### What you should do
Retype only the lines from the top of the records to the line with "X02955Y01395*", including that line but none of the pictures.

===== Records for this task

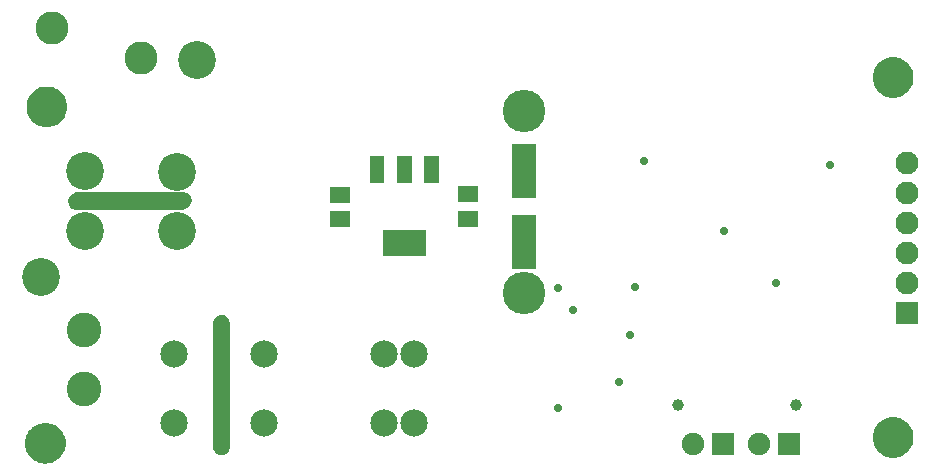
<source format=gbs>
%FSTAX23Y23*%
%MOIN*%
%SFA1B1*%

%IPPOS*%
%ADD21C,0.110236*%
%ADD28C,0.027559*%
%ADD48C,0.090787*%
%ADD49C,0.126220*%
%ADD50C,0.076614*%
%ADD51R,0.076614X0.076614*%
%ADD52C,0.115590*%
%ADD53C,0.141732*%
%ADD54R,0.075039X0.075039*%
%ADD55C,0.075039*%
%ADD56C,0.039606*%
%ADD57R,0.078976X0.181338*%
%ADD58R,0.065984X0.055354*%
%LNrw-01-1*%
%LPD*%
G36*
X02941Y01397D02*
X02942Y01397D01*
X02953Y01395*
X02954Y01395*
X02955Y01395*
X02965Y0139*
X02966Y0139*
X02967Y0139*
X02976Y01383*
X02977Y01383*
X02977Y01383*
X02977Y01383*
X02977Y01382*
X02985Y01374*
X02986Y01373*
X02986Y01373*
X02993Y01363*
X02993Y01363*
X02994Y01362*
X02998Y01351*
X02998Y01351*
X02998Y0135*
X03001Y01339*
X03001Y01338*
X03001Y01337*
Y01331*
Y0133*
Y01324*
X03001Y01323*
X03001Y01322*
X02998Y01311*
X02998Y0131*
X02998Y01309*
X02993Y01299*
X02993Y01298*
X02993Y01297*
X02986Y01288*
X02986Y01287*
X02986Y01287*
X02985Y01286*
X02977Y01278*
X02977Y01278*
X02976Y01278*
X02976Y01277*
X02976Y01277*
X02966Y01271*
X02965Y0127*
X02965Y0127*
X02954Y01265*
X02953Y01265*
X02952Y01265*
X02941Y01263*
X0294Y01263*
X02939Y01262*
X02927*
X02926Y01263*
X02925Y01263*
X02914Y01265*
X02913Y01265*
X02912Y01265*
X02901Y0127*
X02901Y0127*
X029Y01271*
X0289Y01277*
X0289Y01277*
X0289Y01278*
X02889Y01278*
X02881Y01286*
X0288Y01287*
X0288Y01287*
X02874Y01297*
X02873Y01298*
X02873Y01298*
X02868Y01309*
X02868Y0131*
X02868Y01311*
X02866Y01322*
X02866Y01323*
X02865Y01324*
Y0133*
Y0133*
Y01336*
X02866Y01337*
X02866Y01338*
X02868Y01349*
X02868Y0135*
X02868Y01351*
X02873Y01362*
X02873Y01362*
X02874Y01363*
X0288Y01373*
X0288Y01373*
X02881Y01373*
X02881Y01374*
X02889Y01382*
X0289Y01383*
X0289Y01383*
X029Y01389*
X02901Y0139*
X02901Y0139*
X02912Y01395*
X02913Y01395*
X02914Y01395*
X02925Y01397*
X02926Y01397*
X02927Y01397*
X0294*
X02941Y01397*
G37*
G36*
X0012Y01299D02*
X00121Y01299D01*
X00132Y01297*
X00133Y01297*
X00134Y01297*
X00144Y01292*
X00145Y01292*
X00146Y01292*
X00155Y01285*
X00156Y01285*
X00156Y01285*
X00156Y01285*
X00156Y01284*
X00164Y01276*
X00165Y01275*
X00165Y01275*
X00172Y01265*
X00172Y01265*
X00172Y01264*
X00177Y01253*
X00177Y01253*
X00177Y01252*
X0018Y01241*
X0018Y0124*
X0018Y01239*
Y01233*
Y01232*
Y01226*
X0018Y01225*
X0018Y01224*
X00177Y01213*
X00177Y01212*
X00177Y01211*
X00172Y01201*
X00172Y012*
X00172Y01199*
X00165Y0119*
X00165Y01189*
X00165Y01189*
X00164Y01188*
X00156Y0118*
X00156Y0118*
X00155Y0118*
X00155Y01179*
X00155Y01179*
X00145Y01173*
X00144Y01172*
X00144Y01172*
X00133Y01167*
X00132Y01167*
X00131Y01167*
X0012Y01165*
X00119Y01165*
X00118Y01165*
X00106*
X00105Y01165*
X00104Y01165*
X00093Y01167*
X00092Y01167*
X00091Y01167*
X0008Y01172*
X0008Y01172*
X00079Y01173*
X00069Y01179*
X00069Y0118*
X00069Y0118*
X00068Y0118*
X0006Y01188*
X00059Y01189*
X00059Y01189*
Y01189*
X00053Y01199*
X00052Y012*
X00052Y012*
X00047Y01211*
X00047Y01212*
X00047Y01213*
X00045Y01224*
X00045Y01225*
X00045Y01226*
Y01232*
Y01232*
Y01238*
X00045Y01239*
X00045Y0124*
X00047Y01251*
X00047Y01252*
X00047Y01253*
X00052Y01264*
X00052Y01264*
X00053Y01265*
X00059Y01275*
X00059Y01275*
X0006Y01275*
X0006Y01276*
X00068Y01284*
X00069Y01285*
X00069Y01285*
X00069*
X00079Y01291*
X0008Y01292*
X0008Y01292*
X00091Y01297*
X00092Y01297*
X00093Y01297*
X00104Y01299*
X00105Y01299*
X00106Y013*
X00119*
X0012Y01299*
G37*
G36*
X01419Y0098D02*
X01371D01*
Y01067*
X01419*
Y0098*
G37*
G36*
X01328D02*
X0128D01*
Y01067*
X01328*
Y0098*
G37*
G36*
X01237D02*
X01189D01*
Y01067*
X01237*
Y0098*
G37*
G36*
X0154Y00922D02*
X0149D01*
Y00947*
X0154*
Y00922*
G37*
G36*
X01114Y00921D02*
X01064D01*
Y00946*
X01114*
Y00921*
G37*
G36*
X00576Y00946D02*
X00581Y00944D01*
X00585Y00941*
X00589Y00937*
X00592Y00933*
X00594Y00928*
X00595Y00923*
Y00921*
Y00918*
X00593Y00912*
X00591Y00906*
X00588Y00901*
X00584Y00897*
X00579Y00894*
X00573Y00892*
X00567Y0089*
X00207*
X00202Y00892*
X00197Y00893*
X00193Y00896*
X00189Y009*
X00186Y00904*
X00185Y00909*
X00184Y00914*
Y00917*
Y00919*
Y00921*
X00185Y00927*
X00187Y00932*
X0019Y00936*
X00194Y0094*
X00198Y00943*
X00203Y00945*
X00209Y00947*
X00571*
X00576Y00946*
G37*
G36*
X0154Y00854D02*
X0149D01*
Y00879*
X0154*
Y00854*
G37*
G36*
X01114Y00852D02*
X01064D01*
Y00877*
X01114*
Y00852*
G37*
G36*
X01375Y00736D02*
X01233D01*
Y00823*
X01375*
Y00736*
G37*
G36*
X02941Y00197D02*
X02942Y00197D01*
X02953Y00195*
X02954Y00195*
X02955Y00195*
X02965Y0019*
X02966Y0019*
X02967Y0019*
X02976Y00183*
X02977Y00183*
X02977Y00183*
X02977Y00183*
X02977Y00182*
X02985Y00174*
X02986Y00173*
X02986Y00173*
X02993Y00163*
X02993Y00163*
X02994Y00162*
X02998Y00151*
X02998Y00151*
X02998Y0015*
X03001Y00139*
X03001Y00138*
X03001Y00137*
Y00131*
Y0013*
Y00124*
X03001Y00123*
X03001Y00122*
X02998Y00111*
X02998Y0011*
X02998Y00109*
X02993Y00099*
X02993Y00098*
X02993Y00097*
X02986Y00088*
X02986Y00087*
X02986Y00087*
X02985Y00086*
X02977Y00078*
X02977Y00078*
X02976Y00078*
X02976Y00077*
X02976Y00077*
X02966Y00071*
X02965Y0007*
X02965Y0007*
X02954Y00065*
X02953Y00065*
X02952Y00065*
X02941Y00063*
X0294Y00063*
X02939Y00062*
X02927*
X02926Y00063*
X02925Y00063*
X02914Y00065*
X02913Y00065*
X02912Y00065*
X02901Y0007*
X02901Y0007*
X029Y00071*
X0289Y00077*
X0289Y00077*
X0289Y00078*
X02889Y00078*
X02881Y00086*
X0288Y00087*
X0288Y00087*
X02874Y00097*
X02873Y00098*
X02873Y00098*
X02868Y00109*
X02868Y0011*
X02868Y00111*
X02866Y00122*
X02866Y00123*
X02865Y00124*
Y0013*
Y0013*
Y00136*
X02866Y00137*
X02866Y00138*
X02868Y00149*
X02868Y0015*
X02868Y00151*
X02873Y00162*
X02873Y00162*
X02874Y00163*
X0288Y00173*
X0288Y00173*
X02881Y00173*
X02881Y00174*
X02889Y00182*
X0289Y00183*
X0289Y00183*
X029Y00189*
X02901Y0019*
X02901Y0019*
X02912Y00195*
X02913Y00195*
X02914Y00195*
X02925Y00197*
X02926Y00197*
X02927Y00197*
X0294*
X02941Y00197*
G37*
G36*
X00115Y00178D02*
X00116Y00178D01*
X00127Y00176*
X00128Y00176*
X00129Y00176*
X00139Y00171*
X0014Y00171*
X00141Y00171*
X0015Y00164*
X00151Y00164*
X00151Y00164*
X00151Y00164*
X00151Y00163*
X00159Y00155*
X0016Y00154*
X0016Y00154*
X00167Y00144*
X00167Y00144*
X00167Y00143*
X00172Y00132*
X00172Y00132*
X00172Y00131*
X00175Y0012*
X00175Y00119*
X00175Y00118*
Y00112*
Y00111*
Y00105*
X00175Y00104*
X00175Y00103*
X00172Y00092*
X00172Y00091*
X00172Y0009*
X00167Y0008*
X00167Y00079*
X00167Y00078*
X0016Y00069*
X0016Y00068*
X0016Y00068*
X00159Y00067*
X00151Y00059*
X00151Y00059*
X0015Y00059*
X0015Y00058*
X0015Y00058*
X0014Y00052*
X00139Y00051*
X00139Y00051*
X00128Y00046*
X00127Y00046*
X00126Y00046*
X00115Y00044*
X00114Y00044*
X00113Y00043*
X00101*
X001Y00044*
X00099Y00044*
X00088Y00046*
X00087Y00046*
X00086Y00046*
X00075Y00051*
X00075Y00051*
X00074Y00052*
X00064Y00058*
X00064Y00058*
X00064Y00059*
X00063Y00059*
X00055Y00067*
X00054Y00068*
X00054Y00068*
X00048Y00078*
Y00078*
X00047Y00079*
X00047Y0008*
X00042Y0009*
X00042Y00091*
X00042Y00092*
X0004Y00103*
X0004Y00104*
X0004Y00105*
Y0011*
Y00112*
Y00117*
X0004Y00118*
X0004Y00119*
X00042Y0013*
X00042Y00131*
X00042Y00132*
X00047Y00143*
X00047Y00143*
X00048Y00144*
X00054Y00154*
X00054Y00154*
X00055Y00154*
X00055Y00155*
X00063Y00163*
X00064Y00164*
X00064Y00164*
X00064*
X00074Y0017*
X00075Y00171*
X00075Y00171*
X00086Y00176*
X00087Y00176*
X00088Y00176*
X00099Y00178*
X001Y00178*
X00101Y00179*
X00114*
X00115Y00178*
G37*
G36*
X00704Y00537D02*
X00709Y00535D01*
X00713Y00532*
X00717Y00529*
X00719Y00525*
X00721Y0052*
X00722Y00515*
Y00512*
Y00097*
Y00095*
X00721Y00089*
X00719Y00085*
X00716Y0008*
X00713Y00077*
X00708Y00074*
X00704Y00072*
X00698Y00071*
X00693*
X00687Y00072*
X00681Y00074*
X00676Y00077*
X00672Y00082*
X00669Y00087*
X00666Y00092*
X00665Y00098*
Y00101*
Y00113*
Y00507*
Y0051*
X00667Y00516*
X00669Y00522*
X00672Y00527*
X00677Y00531*
X00682Y00535*
X00688Y00537*
X00694Y00538*
X00699*
X00704Y00537*
G37*
G54D21*
X00425Y01395D03*
X0013Y01496D03*
G54D28*
X02072Y00632D03*
X01817Y0063D03*
X02057Y00472D03*
X02102Y01052D03*
X0202Y00315D03*
X0237Y00817D03*
X02542Y00645D03*
X02722Y01038D03*
X01817Y00229D03*
X01865Y00554D03*
G54D48*
X01235Y00407D03*
X01335D03*
X00835D03*
X00535D03*
Y0018D03*
X00835D03*
X01335D03*
X01235D03*
G54D49*
X00239Y0082D03*
Y01017D03*
X00545Y01014D03*
Y00817D03*
X00094Y00664D03*
X00612Y0139D03*
G54D50*
X02979Y01044D03*
Y00944D03*
Y00844D03*
Y00744D03*
Y00644D03*
G54D51*
X02979Y00544D03*
G54D52*
X00237Y00489D03*
Y00292D03*
G54D53*
X01703Y00613D03*
Y01219D03*
G54D54*
X02365Y00107D03*
X02587Y00107D03*
G54D55*
X02265Y00107D03*
X02487Y00107D03*
G54D56*
X02217Y0024D03*
X0261D03*
G54D57*
X01703Y01018D03*
Y00782D03*
G54D58*
X01089Y00857D03*
Y0094D03*
X01515Y00942D03*
Y00859D03*
M02*
</source>
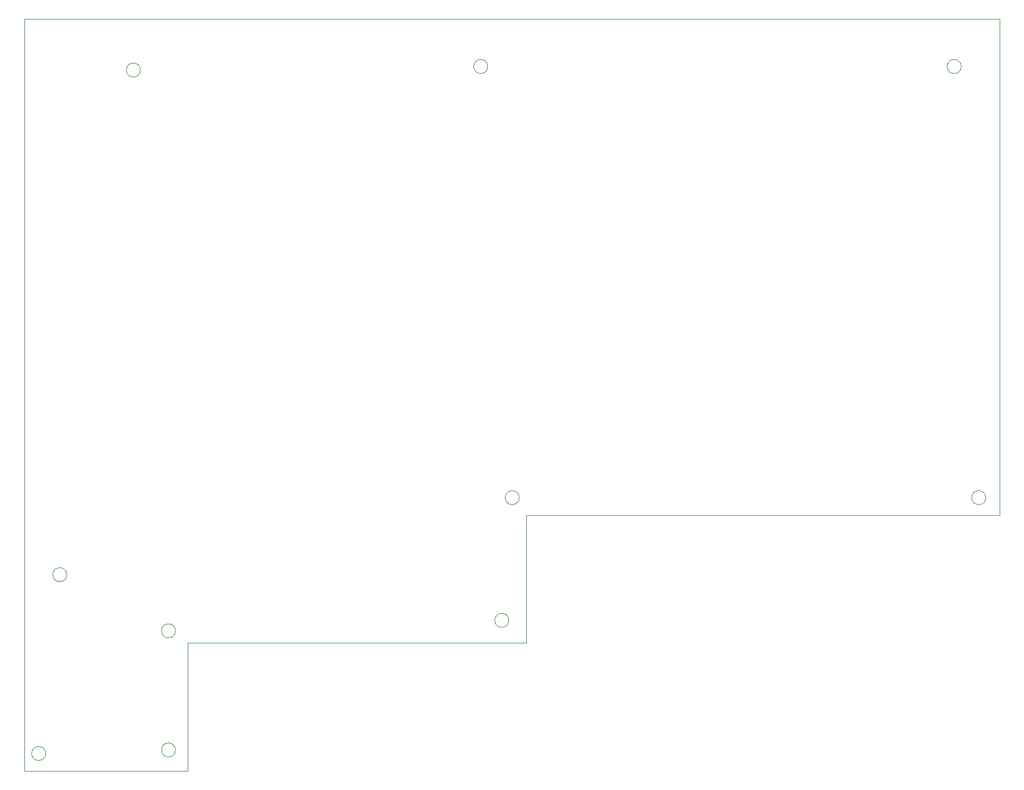
<source format=gbr>
%TF.GenerationSoftware,KiCad,Pcbnew,9.0.0*%
%TF.CreationDate,2025-03-25T03:20:05+09:00*%
%TF.ProjectId,keyboardR,6b657962-6f61-4726-9452-2e6b69636164,rev?*%
%TF.SameCoordinates,Original*%
%TF.FileFunction,Profile,NP*%
%FSLAX46Y46*%
G04 Gerber Fmt 4.6, Leading zero omitted, Abs format (unit mm)*
G04 Created by KiCad (PCBNEW 9.0.0) date 2025-03-25 03:20:05*
%MOMM*%
%LPD*%
G01*
G04 APERTURE LIST*
%TA.AperFunction,Profile*%
%ADD10C,0.050000*%
%TD*%
G04 APERTURE END LIST*
D10*
X148984762Y-115000000D02*
X148984762Y-133250000D01*
X216484762Y-46500000D02*
X216484762Y-44250000D01*
X216484762Y-115000000D02*
X148984762Y-115000000D01*
X99000000Y-148500000D02*
G75*
G02*
X97000000Y-148500000I-1000000J0D01*
G01*
X97000000Y-148500000D02*
G75*
G02*
X99000000Y-148500000I1000000J0D01*
G01*
X214500000Y-112500000D02*
G75*
G02*
X212500000Y-112500000I-1000000J0D01*
G01*
X212500000Y-112500000D02*
G75*
G02*
X214500000Y-112500000I1000000J0D01*
G01*
X216484762Y-44250000D02*
X77484762Y-44250000D01*
X77484762Y-151500000D02*
X100734762Y-151500000D01*
X148984762Y-133250000D02*
X100734762Y-133250000D01*
X100734762Y-133250000D02*
X100734762Y-151500000D01*
X83500000Y-123500000D02*
G75*
G02*
X81500000Y-123500000I-1000000J0D01*
G01*
X81500000Y-123500000D02*
G75*
G02*
X83500000Y-123500000I1000000J0D01*
G01*
X146500000Y-130000000D02*
G75*
G02*
X144500000Y-130000000I-1000000J0D01*
G01*
X144500000Y-130000000D02*
G75*
G02*
X146500000Y-130000000I1000000J0D01*
G01*
X148000000Y-112500000D02*
G75*
G02*
X146000000Y-112500000I-1000000J0D01*
G01*
X146000000Y-112500000D02*
G75*
G02*
X148000000Y-112500000I1000000J0D01*
G01*
X77484762Y-44250000D02*
X77484762Y-44500000D01*
X216484762Y-46500000D02*
X216484762Y-115000000D01*
X211000000Y-51000000D02*
G75*
G02*
X209000000Y-51000000I-1000000J0D01*
G01*
X209000000Y-51000000D02*
G75*
G02*
X211000000Y-51000000I1000000J0D01*
G01*
X80500000Y-149000000D02*
G75*
G02*
X78500000Y-149000000I-1000000J0D01*
G01*
X78500000Y-149000000D02*
G75*
G02*
X80500000Y-149000000I1000000J0D01*
G01*
X143500000Y-51000000D02*
G75*
G02*
X141500000Y-51000000I-1000000J0D01*
G01*
X141500000Y-51000000D02*
G75*
G02*
X143500000Y-51000000I1000000J0D01*
G01*
X94000000Y-51500000D02*
G75*
G02*
X92000000Y-51500000I-1000000J0D01*
G01*
X92000000Y-51500000D02*
G75*
G02*
X94000000Y-51500000I1000000J0D01*
G01*
X99000000Y-131500000D02*
G75*
G02*
X97000000Y-131500000I-1000000J0D01*
G01*
X97000000Y-131500000D02*
G75*
G02*
X99000000Y-131500000I1000000J0D01*
G01*
X77484762Y-44500000D02*
X77484762Y-151500000D01*
M02*

</source>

==========

### Response to the exercise
<source format=gbs>
%FSTAX23Y23*%
%MOIN*%
%SFA1B1*%

%IPPOS*%
%ADD21C,0.110236*%
%ADD28C,0.027559*%
%ADD48C,0.090787*%
%ADD49C,0.126220*%
%ADD50C,0.076614*%
%ADD51R,0.076614X0.076614*%
%ADD52C,0.115590*%
%ADD53C,0.141732*%
%ADD54R,0.075039X0.075039*%
%ADD55C,0.075039*%
%ADD56C,0.039606*%
%ADD57R,0.078976X0.181338*%
%ADD58R,0.065984X0.055354*%
%LNrw-01-1*%
%LPD*%
G36*
X02941Y01397D02*
X02942Y01397D01*
X02953Y01395*
X02954Y01395*
X02955Y01395*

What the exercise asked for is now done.